Les choses ont également commencé à se détériorer quand Eugenie Bouchard s'est brouillée avec son entraîneur de longue date (huit ans) Nick Saviano. On se rappelle que Genie a piqué toute une colère à l'endroit de son coach, durant un entraînement à Roland-Garros en juin 2014, le jour précédant sa défaite en demi-finale du tournoi français, contre Sharapova. Claquant furieusement une balle en-dehors du court, elle avait crié à Saviano : «Alors, à la base, je n'ai pas la permission de te dire mon opinion ?». Quelques semaines plus tard elle mettait fin à sa longue et fructueuse association avec Saviano (photo ci-dessous) en le remplaçant par Sam Sumyk.
Ce changement n'a pas encore rapporté les dividendes escomptés... Pendant les matchs de Bouchard, l'an passé, on voyait souvent Saviano hocher négativement de la tête quand sa protégée manquait des coups faciles. Il n'aimait pas non plus la fâcheuse habitude qu'avait Genie de tarder à se mettre en marche à chaque début de match. Elle devait presque constamment revenir de l'arrière pour renverser le cours des parties.
Cette saison, elle en est incapable. Saviano était certes sévère et très exigeant, mais c'est manifestement ce que ça prenait pour pousser Bouchard. Est-ce que la jeune vedette a pu souffrir d'un excès de confiance et se penser déjà trop bonne pour endurer le dur régime et les réprimandes de son réputé coach ?

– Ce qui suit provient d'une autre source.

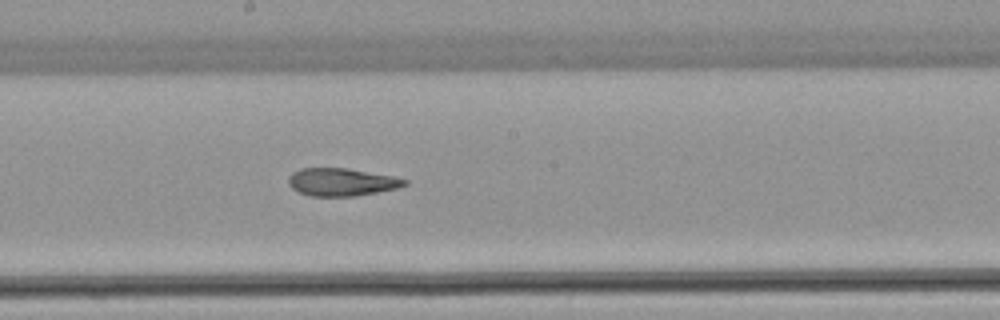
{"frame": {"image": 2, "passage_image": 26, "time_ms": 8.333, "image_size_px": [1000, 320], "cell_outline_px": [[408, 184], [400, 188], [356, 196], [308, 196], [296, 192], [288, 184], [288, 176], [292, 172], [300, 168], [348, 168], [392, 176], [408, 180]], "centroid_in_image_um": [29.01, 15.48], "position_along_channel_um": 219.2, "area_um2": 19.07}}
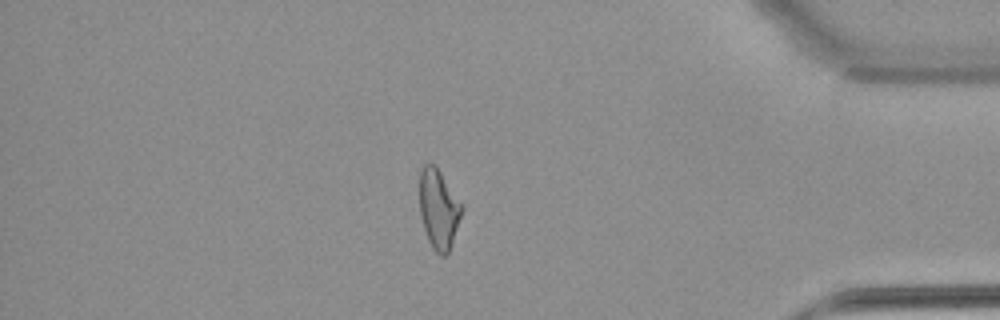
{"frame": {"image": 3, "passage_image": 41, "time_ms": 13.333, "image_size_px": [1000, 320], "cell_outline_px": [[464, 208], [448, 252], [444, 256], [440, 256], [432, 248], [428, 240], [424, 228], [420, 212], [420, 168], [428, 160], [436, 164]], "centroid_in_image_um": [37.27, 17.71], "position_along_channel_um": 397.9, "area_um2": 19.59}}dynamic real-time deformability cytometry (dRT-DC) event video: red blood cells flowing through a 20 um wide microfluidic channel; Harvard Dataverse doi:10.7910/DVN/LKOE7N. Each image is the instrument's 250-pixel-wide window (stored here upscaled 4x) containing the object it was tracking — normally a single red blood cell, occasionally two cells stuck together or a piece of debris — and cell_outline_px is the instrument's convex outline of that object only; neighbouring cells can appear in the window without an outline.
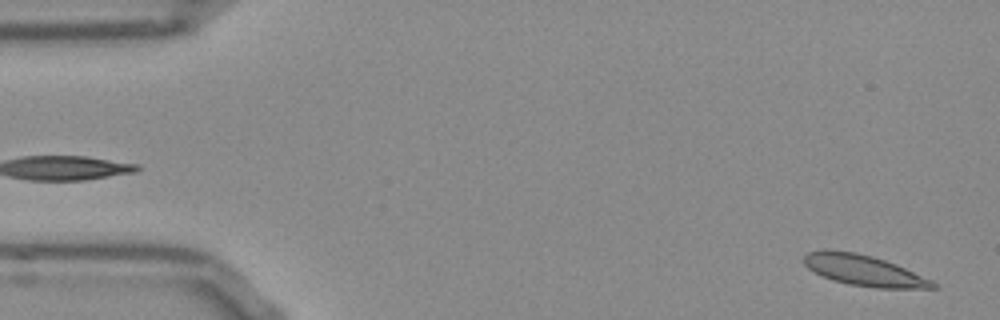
{"species": "Egyptian fruit bat (a non-hibernating species)", "species_latin": "Rousettus aegyptiacus", "temperature_condition": "room temperature", "stored_images_in_passage": 52, "camera_frame_rate_fps": 3000, "um_per_image_px": 0.085, "frame": {"image": 1, "passage_image": 1, "time_ms": 0.0, "image_size_px": [1000, 320], "cell_outline_px": [[940, 288], [876, 288], [848, 284], [832, 280], [808, 268], [804, 264], [804, 256], [808, 252], [824, 248], [856, 252], [872, 256], [896, 264], [932, 280], [940, 284]], "centroid_in_image_um": [73.45, 22.98], "position_along_channel_um": 11.6, "area_um2": 23.29}}
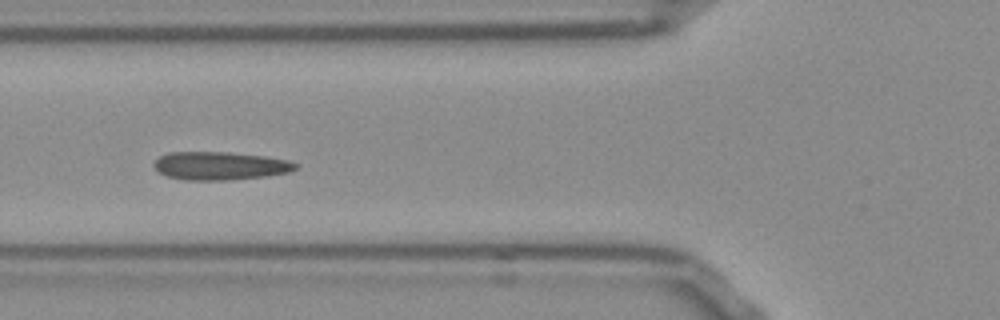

On peut aussi se demander si tout le tourbillon médiatique autour d'elle, et toutes les distractions causées par ses multitudes participations à des fêtes ou à des activités de promotion de tous genres, ne lui ont pas fait perdre le focus sur son tennis. Sans compter toutes ces obligations reliées à des commandites ou des publicités pour Nike ou Coca-Cola. On l'a aussi vu se payer du bon temps avec des célébrités comme Drake, Justin Bieber, Jim Parsons, Kevin Hart, Billy Bush, Will Ferrell et bien d'autres.
Bouchard adore également le monde de la mode. Elle a signé un contrat pour être associée à l'agence de mannequins IMG et elle a posé, entre autres, pour les revues FLARE (photo ci-dessous), VOGUE et ELLE QUÉBEC. Elle revendique le droit de bien paraître dans des tenues de mode et d'afficher ainsi son côté "fille". Mais prend-t-elle maintenant trop de plaisir à tremper dans le monde accaparant du show-business ? Est-elle aussi passionnée qu'avant pour son sport ? A-t-elle autant soif de victoire ? On l'a entendu dire après une récente défaite que ce n'était pas la fin du monde, et qu'elle songe déjà à son après-carrière.
Lorsqu'on lui demande si elle ne subit pas cette année une pression supplémentaire, considérant le succès qu'elle a eu en 2013 et en 2014, elle répond avec défiance que plus elle a de la pression, plus elle aime ça : «emmenez-en de la pression», ajoute-t-elle.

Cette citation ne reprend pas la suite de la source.